Centré autour d'un dossier thématique, il aborde l'histoire des photographes ambulants et de leurs pratiques, ainsi que du matériel lié à ces circulations, aux XIXe et XXe siècles. Si les ateliers et studios sédentaires ont fait l'objet de recherches historiques et d'expositions, la mobilité des photographes professionnels hors du studio a été moins explorée. À travers cinq articles de fond, ce numéro propose plusieurs études qui font émerger une histoire matérielle et visuelle des opérateurs itinérants: on y trouvera ainsi par exemple un essai sur les photographes allemands en Suède dans les années 1840-1850, l'étude d'une femme photographe itinérante dans la France du XIXe siècle, une réflexion sur le matériel photographique des explorateurs, un texte sur les photographes parisiens du dehors, ou encore un article sur la querelle des photo-filmeurs dans l'après-guerre. Éclairages complémentaires, la rubrique " source " traite ici des brevets d'inventeurs liés à la photographie portative, tandis qu'un entretien avec le cinéaste Hu Wei vient creuser la contemporanéité de ces pratiques. En varia, on pourra suivre l'histoire d'un modèle photographié par Man Ray et Picasso, et dont l'histoire est aujourd'hui redécouverte.

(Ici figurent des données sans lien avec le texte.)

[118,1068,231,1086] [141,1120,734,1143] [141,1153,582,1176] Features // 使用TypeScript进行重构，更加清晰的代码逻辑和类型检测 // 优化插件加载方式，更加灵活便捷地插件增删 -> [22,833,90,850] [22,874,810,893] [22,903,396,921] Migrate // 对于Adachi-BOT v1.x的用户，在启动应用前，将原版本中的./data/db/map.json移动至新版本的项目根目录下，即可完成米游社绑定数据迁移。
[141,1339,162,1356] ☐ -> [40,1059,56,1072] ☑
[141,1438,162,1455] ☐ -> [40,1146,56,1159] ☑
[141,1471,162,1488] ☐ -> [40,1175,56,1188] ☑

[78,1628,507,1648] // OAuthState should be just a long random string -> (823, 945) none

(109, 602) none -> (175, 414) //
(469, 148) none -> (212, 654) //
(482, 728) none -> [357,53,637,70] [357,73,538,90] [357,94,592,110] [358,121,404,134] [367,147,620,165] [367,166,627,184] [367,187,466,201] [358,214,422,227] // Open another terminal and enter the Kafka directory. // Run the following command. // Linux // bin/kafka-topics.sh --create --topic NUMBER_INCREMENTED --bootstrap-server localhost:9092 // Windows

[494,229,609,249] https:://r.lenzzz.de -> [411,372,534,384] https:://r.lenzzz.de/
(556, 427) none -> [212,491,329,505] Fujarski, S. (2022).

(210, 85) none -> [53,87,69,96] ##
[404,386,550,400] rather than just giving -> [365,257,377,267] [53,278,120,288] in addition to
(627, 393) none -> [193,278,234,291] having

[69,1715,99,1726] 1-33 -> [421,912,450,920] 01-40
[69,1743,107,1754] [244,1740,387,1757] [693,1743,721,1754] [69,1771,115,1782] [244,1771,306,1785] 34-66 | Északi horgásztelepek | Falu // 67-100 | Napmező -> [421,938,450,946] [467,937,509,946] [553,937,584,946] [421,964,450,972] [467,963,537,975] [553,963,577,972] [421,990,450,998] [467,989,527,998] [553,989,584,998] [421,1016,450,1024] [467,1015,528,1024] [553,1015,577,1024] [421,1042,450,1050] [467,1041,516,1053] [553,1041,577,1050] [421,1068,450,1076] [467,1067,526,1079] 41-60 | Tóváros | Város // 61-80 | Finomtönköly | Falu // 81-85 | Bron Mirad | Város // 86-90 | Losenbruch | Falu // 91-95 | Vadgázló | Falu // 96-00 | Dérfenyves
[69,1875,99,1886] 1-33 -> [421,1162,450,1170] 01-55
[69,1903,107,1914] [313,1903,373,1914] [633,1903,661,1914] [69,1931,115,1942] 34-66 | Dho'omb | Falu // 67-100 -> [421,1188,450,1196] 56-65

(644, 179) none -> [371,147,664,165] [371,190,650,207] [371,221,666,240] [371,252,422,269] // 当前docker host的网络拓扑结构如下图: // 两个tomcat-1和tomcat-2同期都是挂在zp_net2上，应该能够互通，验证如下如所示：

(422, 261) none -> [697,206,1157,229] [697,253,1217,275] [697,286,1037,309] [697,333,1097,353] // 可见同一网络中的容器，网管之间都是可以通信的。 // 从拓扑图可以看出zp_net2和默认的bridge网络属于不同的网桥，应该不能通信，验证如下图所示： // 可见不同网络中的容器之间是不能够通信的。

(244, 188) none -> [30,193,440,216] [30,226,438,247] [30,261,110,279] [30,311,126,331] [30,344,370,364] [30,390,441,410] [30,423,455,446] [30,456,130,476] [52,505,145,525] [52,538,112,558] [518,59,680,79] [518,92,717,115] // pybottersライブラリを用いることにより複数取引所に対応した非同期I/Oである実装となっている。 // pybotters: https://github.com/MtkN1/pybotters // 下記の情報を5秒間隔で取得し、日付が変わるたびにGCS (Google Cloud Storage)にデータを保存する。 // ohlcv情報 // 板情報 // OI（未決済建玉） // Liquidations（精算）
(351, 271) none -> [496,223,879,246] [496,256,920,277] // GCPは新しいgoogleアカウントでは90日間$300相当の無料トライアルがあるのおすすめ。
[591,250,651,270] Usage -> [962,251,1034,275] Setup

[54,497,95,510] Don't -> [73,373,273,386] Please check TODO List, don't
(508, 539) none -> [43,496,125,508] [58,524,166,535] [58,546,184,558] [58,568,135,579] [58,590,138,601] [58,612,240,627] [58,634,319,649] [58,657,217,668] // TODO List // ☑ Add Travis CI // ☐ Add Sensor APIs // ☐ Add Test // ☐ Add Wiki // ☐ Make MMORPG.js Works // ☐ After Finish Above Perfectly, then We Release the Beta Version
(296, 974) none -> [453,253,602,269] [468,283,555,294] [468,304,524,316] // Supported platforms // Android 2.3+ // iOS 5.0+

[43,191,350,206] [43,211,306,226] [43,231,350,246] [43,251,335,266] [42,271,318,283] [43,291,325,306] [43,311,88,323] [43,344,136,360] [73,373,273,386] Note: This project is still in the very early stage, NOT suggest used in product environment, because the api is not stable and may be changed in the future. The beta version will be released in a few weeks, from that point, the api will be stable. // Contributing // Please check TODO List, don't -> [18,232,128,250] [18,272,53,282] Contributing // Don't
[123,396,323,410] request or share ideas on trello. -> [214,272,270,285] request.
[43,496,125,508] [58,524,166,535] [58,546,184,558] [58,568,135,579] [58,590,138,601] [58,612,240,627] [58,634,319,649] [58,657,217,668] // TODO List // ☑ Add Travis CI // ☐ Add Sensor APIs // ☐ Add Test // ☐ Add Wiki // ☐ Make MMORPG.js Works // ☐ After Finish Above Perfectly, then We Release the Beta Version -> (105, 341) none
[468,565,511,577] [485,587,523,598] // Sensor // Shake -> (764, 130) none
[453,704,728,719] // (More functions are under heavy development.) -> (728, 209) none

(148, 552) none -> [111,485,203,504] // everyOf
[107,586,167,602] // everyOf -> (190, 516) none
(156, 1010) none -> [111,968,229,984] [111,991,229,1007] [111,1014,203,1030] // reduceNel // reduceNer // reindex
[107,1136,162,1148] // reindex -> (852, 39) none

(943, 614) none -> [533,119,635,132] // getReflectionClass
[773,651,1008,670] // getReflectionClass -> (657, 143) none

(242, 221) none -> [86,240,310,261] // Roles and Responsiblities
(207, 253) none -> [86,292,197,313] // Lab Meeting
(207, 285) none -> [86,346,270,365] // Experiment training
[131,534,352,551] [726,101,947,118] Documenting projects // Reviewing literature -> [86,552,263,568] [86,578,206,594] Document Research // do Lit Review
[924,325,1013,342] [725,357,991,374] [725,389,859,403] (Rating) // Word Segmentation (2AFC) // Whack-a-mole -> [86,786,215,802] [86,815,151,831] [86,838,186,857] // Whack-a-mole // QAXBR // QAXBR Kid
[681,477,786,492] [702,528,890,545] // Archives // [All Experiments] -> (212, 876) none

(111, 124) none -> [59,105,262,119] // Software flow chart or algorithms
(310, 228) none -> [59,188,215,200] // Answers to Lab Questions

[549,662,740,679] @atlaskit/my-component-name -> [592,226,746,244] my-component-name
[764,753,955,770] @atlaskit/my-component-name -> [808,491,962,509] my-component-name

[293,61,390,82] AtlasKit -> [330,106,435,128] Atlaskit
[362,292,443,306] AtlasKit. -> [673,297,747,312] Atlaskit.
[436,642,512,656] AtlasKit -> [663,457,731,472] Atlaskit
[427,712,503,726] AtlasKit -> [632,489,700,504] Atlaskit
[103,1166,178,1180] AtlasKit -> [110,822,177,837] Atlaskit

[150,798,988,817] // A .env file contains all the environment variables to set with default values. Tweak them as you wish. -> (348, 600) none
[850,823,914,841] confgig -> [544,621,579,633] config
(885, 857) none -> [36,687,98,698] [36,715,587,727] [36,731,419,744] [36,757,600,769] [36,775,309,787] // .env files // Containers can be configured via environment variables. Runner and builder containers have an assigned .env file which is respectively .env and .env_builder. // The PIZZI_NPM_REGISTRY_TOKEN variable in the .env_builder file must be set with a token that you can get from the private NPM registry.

Qu'est-ce qui fait patrimoine(s) dans le domaine de la photographie aujourd'hui? Devons-nous conserver tous azimuts les traces et témoignages d'une photographie " d'avant "? Il semble qu'on ait oscillé entre l'idée d'un trop-plein d'images photographiques et celle d'une raréfaction des fonds argentiques. Autour de trois volets " histoires, ethnologies et émotions " qui sont trois façons de reconfigurer la question, ce numéro voudrait envisager la matière et l'épaisseur patrimoniales qui constituent le champ de la recherche contemporaine en photographie.